[Task prompt]
Without changing a word, repeat the data, and include no pictures.

[Input]
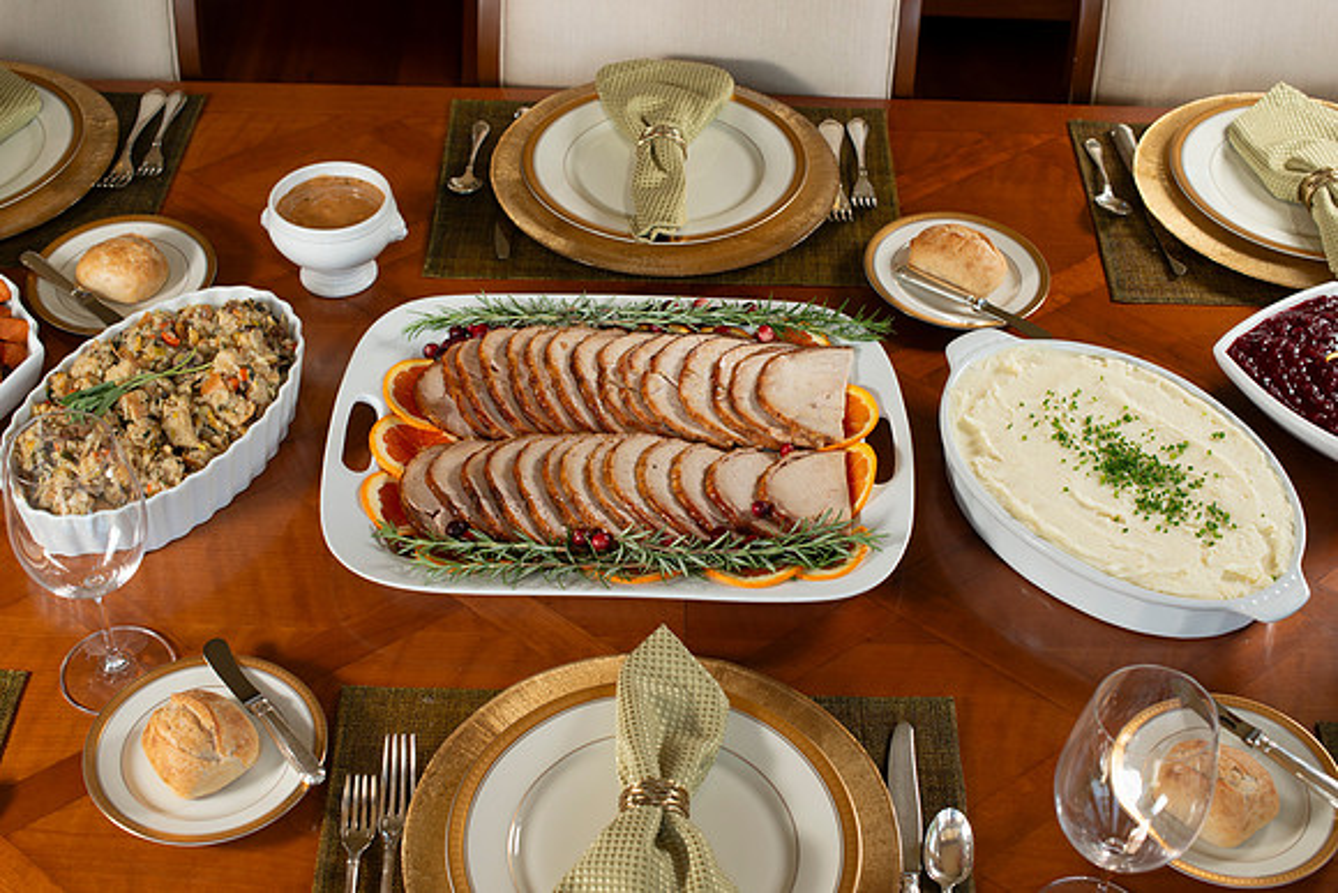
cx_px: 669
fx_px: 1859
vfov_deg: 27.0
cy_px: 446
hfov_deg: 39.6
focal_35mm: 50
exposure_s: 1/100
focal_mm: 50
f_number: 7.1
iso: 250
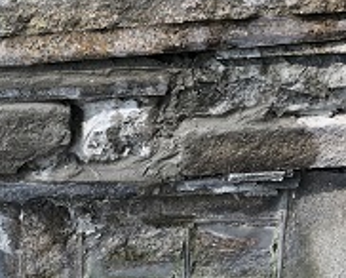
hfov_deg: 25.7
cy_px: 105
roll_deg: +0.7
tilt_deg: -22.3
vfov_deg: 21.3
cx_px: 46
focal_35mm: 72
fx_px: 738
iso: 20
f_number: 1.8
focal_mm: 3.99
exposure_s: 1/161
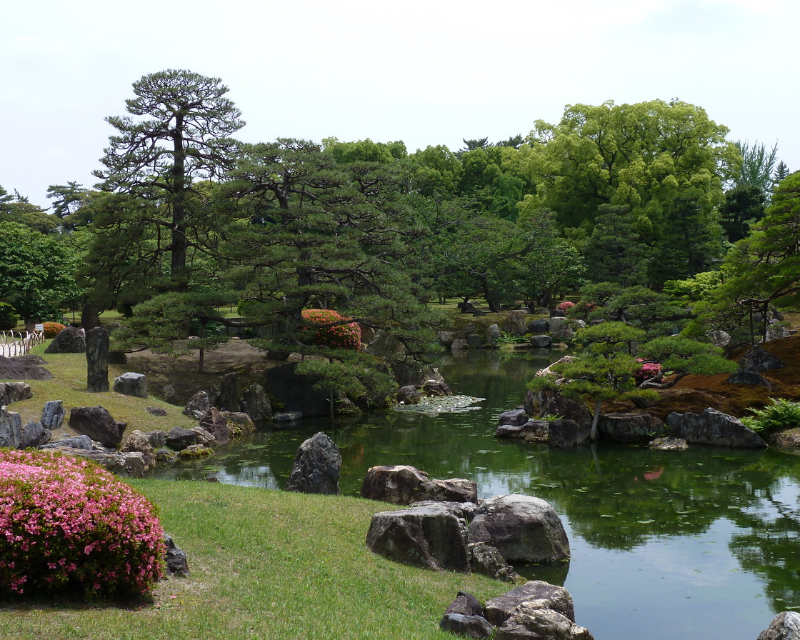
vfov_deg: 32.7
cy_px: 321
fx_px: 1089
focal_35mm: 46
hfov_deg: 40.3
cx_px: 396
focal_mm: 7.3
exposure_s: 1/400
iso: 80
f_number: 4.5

[Your response]
cx_px: 669
fx_px: 1859
vfov_deg: 27.0
cy_px: 446
hfov_deg: 39.6
focal_35mm: 50
exposure_s: 1/100
focal_mm: 50
f_number: 7.1
iso: 250
hfov_deg: 25.7
cy_px: 105
roll_deg: +0.7
tilt_deg: -22.3
vfov_deg: 21.3
cx_px: 46
focal_35mm: 72
fx_px: 738
iso: 20
f_number: 1.8
focal_mm: 3.99
exposure_s: 1/161
vfov_deg: 32.7
cy_px: 321
fx_px: 1089
focal_35mm: 46
hfov_deg: 40.3
cx_px: 396
focal_mm: 7.3
exposure_s: 1/400
iso: 80
f_number: 4.5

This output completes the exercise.